• Exercise objective: Rewrite everything from the line containing "the sample 1h29m23s" down to the end of the material, changing "Logged time" to "Recorded time" and leaving all else as it stands. Return only that portion.

• Data in this exercise:
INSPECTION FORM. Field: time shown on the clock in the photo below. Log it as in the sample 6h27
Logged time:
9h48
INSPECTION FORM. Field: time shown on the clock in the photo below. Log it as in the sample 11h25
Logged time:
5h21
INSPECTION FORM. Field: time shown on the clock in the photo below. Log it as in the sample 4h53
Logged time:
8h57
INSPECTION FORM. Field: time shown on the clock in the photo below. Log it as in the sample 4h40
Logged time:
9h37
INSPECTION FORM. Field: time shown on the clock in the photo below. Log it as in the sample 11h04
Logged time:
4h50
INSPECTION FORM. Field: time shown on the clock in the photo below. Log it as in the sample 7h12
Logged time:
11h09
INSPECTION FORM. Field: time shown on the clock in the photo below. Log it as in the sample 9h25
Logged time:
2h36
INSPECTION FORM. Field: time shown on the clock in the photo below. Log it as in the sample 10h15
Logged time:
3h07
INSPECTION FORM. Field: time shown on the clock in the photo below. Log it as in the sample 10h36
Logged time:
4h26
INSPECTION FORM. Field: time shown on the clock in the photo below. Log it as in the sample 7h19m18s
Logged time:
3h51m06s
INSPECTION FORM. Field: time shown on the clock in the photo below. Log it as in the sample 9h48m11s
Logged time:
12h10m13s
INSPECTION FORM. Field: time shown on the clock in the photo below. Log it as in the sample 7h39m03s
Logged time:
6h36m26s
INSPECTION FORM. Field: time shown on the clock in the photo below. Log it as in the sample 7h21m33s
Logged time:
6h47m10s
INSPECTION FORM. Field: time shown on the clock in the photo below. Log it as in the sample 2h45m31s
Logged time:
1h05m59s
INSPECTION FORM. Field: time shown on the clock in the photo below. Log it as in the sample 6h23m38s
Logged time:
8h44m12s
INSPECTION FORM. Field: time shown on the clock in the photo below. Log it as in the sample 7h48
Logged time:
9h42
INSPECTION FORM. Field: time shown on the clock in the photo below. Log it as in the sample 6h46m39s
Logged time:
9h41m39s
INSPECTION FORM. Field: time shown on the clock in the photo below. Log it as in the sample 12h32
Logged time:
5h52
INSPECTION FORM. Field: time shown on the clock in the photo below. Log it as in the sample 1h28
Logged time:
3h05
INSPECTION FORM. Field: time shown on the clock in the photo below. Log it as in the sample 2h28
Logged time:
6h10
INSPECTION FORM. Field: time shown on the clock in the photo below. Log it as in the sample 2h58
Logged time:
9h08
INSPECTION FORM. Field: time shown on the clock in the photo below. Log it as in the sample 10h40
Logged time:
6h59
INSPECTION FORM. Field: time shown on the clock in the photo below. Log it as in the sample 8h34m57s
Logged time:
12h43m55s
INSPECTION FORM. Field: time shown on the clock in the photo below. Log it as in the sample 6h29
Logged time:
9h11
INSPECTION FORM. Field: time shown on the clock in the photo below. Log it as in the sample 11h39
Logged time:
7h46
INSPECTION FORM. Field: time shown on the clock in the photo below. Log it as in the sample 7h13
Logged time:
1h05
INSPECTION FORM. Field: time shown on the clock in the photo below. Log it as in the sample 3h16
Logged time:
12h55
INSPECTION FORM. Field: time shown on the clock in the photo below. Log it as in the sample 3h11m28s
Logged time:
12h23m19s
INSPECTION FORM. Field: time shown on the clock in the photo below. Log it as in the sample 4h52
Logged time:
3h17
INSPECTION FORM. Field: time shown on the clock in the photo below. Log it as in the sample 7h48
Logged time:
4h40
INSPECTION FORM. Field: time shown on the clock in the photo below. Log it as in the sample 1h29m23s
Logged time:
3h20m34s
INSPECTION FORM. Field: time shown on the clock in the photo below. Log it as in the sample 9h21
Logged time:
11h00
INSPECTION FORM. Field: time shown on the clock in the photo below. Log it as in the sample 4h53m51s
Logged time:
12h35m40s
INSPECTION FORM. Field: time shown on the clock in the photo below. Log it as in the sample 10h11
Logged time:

• Finished task:
INSPECTION FORM. Field: time shown on the clock in the photo below. Log it as in the sample 1h29m23s
Recorded time:
3h20m34s
INSPECTION FORM. Field: time shown on the clock in the photo below. Log it as in the sample 9h21
Recorded time:
11h00
INSPECTION FORM. Field: time shown on the clock in the photo below. Log it as in the sample 4h53m51s
Recorded time:
12h35m40s
INSPECTION FORM. Field: time shown on the clock in the photo below. Log it as in the sample 10h11
Recorded time:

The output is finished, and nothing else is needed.